One of the oldest arch bridges still in use is the Arkadiko Bridge or Kazarma Bridge, located near the modern road from Tiryns to Epidauros on the Peloponnese, Greece. It is presumed to have been built during the Greek Bronze Age, or around 1,300 BC, which makes it one of the oldest bridges still in existence and use today.
The arch bridge was built using Cyclopean masonry, with limestone boulders, smaller stones, and little pieces of tile assembled tightly together without mortar. It is 22 meters long, 5.6 meters wide, and 4 meters tall. The bridge leaves a small culvert opening, about one meters wide, at its base.
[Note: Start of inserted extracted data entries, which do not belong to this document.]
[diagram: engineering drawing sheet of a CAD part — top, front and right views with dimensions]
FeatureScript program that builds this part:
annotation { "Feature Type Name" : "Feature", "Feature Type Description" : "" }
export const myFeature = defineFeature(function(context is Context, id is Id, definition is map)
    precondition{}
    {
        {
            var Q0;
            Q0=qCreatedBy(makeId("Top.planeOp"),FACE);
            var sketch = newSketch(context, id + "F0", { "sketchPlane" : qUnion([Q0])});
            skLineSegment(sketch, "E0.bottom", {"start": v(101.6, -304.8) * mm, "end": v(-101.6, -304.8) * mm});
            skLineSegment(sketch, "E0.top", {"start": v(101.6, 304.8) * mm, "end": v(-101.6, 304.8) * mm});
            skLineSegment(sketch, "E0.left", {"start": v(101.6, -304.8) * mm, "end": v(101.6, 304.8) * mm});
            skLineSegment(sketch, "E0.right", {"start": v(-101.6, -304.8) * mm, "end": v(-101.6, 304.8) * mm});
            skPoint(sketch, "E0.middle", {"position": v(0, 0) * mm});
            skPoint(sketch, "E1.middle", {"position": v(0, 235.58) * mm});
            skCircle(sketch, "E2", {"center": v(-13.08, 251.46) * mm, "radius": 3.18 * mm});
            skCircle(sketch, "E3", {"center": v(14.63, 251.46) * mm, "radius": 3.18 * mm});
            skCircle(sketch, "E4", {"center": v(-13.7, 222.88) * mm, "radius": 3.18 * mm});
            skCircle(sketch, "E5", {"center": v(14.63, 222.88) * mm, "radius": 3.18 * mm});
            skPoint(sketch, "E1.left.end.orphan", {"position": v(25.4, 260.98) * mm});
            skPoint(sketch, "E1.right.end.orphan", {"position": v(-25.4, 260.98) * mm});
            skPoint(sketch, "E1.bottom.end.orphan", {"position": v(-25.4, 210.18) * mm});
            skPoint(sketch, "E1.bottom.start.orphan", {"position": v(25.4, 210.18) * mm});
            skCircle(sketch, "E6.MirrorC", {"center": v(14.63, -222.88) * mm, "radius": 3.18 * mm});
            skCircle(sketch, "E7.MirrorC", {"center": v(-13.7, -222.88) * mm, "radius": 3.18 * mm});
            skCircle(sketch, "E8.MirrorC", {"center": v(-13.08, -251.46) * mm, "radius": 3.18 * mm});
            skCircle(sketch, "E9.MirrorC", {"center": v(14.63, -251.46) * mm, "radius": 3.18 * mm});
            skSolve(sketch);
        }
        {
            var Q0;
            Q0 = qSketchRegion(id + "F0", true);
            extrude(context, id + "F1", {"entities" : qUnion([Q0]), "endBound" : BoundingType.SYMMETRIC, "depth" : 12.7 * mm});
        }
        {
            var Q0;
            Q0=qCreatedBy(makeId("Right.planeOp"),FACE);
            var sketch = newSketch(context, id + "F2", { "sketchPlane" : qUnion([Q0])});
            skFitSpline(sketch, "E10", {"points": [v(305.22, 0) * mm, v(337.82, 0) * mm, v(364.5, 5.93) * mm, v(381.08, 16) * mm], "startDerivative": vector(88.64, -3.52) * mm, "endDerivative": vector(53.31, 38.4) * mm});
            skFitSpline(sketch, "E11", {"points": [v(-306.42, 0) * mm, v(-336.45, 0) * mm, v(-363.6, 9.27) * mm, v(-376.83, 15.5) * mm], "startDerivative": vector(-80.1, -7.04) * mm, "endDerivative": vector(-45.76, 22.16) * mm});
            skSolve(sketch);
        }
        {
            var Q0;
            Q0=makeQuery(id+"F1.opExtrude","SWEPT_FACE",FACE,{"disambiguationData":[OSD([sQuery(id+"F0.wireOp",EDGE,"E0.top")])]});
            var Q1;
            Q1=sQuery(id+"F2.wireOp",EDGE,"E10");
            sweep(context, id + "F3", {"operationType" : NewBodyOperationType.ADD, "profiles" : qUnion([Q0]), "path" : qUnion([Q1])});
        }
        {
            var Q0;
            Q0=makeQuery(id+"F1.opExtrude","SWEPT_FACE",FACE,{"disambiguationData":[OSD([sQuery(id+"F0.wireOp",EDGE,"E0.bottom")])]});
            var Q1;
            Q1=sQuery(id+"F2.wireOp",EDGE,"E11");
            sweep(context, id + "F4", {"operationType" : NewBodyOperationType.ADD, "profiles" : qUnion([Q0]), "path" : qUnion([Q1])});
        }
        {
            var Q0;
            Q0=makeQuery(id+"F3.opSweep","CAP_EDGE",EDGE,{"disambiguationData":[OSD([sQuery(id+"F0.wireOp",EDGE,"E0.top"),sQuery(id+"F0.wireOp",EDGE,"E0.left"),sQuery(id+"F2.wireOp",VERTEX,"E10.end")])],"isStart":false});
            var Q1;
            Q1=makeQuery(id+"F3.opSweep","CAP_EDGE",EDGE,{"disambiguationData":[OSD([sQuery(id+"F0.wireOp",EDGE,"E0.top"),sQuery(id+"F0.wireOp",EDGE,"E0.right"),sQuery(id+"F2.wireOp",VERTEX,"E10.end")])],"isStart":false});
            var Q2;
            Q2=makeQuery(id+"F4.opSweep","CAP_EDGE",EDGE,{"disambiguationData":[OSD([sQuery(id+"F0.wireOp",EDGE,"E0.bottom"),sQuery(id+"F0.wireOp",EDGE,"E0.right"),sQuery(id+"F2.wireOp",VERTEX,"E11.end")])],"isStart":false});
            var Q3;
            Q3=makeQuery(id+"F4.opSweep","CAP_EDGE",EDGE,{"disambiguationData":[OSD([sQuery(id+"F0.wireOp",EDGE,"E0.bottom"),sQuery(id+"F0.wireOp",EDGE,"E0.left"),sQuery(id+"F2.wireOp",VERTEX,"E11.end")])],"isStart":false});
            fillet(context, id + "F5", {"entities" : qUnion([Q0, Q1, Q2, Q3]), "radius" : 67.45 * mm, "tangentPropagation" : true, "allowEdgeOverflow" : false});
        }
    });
The width of the roadway on the top is about 2.5 meters, allowing a modern car to comfortably pass over, although the approach to the bridge is now covered with vegetation. Due to the bridge’s style and the specific way it was built, archeologists believe it was originally meant for use by horse-drawn chariots.
Photo: Davide Mauro/Wikimedia Commons
The Arkadiko Bridge is one of four known Mycenaean corbel arch bridges near Arkadiko, all belonging to the same Bronze Age highway between the two cities, and all of similar design and age. One of them is the Petrogephyri bridge, which crosses the same stream 1 km to the west of the Arkadiko bridge. Otherwise similar in size and appearance, the structure has a larger span and a little higher vault. It, too, is still used as a local track.
A fifth, well-preserved Mycenaean bridge is located in the wider region at Lykotroupi in northern Argolis, where it was part of another Mycenaean main road. Its measurements are close to the Arkadiko Bridge: 5.20 meters wide at the bottom, 2.40 meters at the top and with a corbelled arch span of a little more than a meter. The road still features curbs for guiding fast-moving chariots.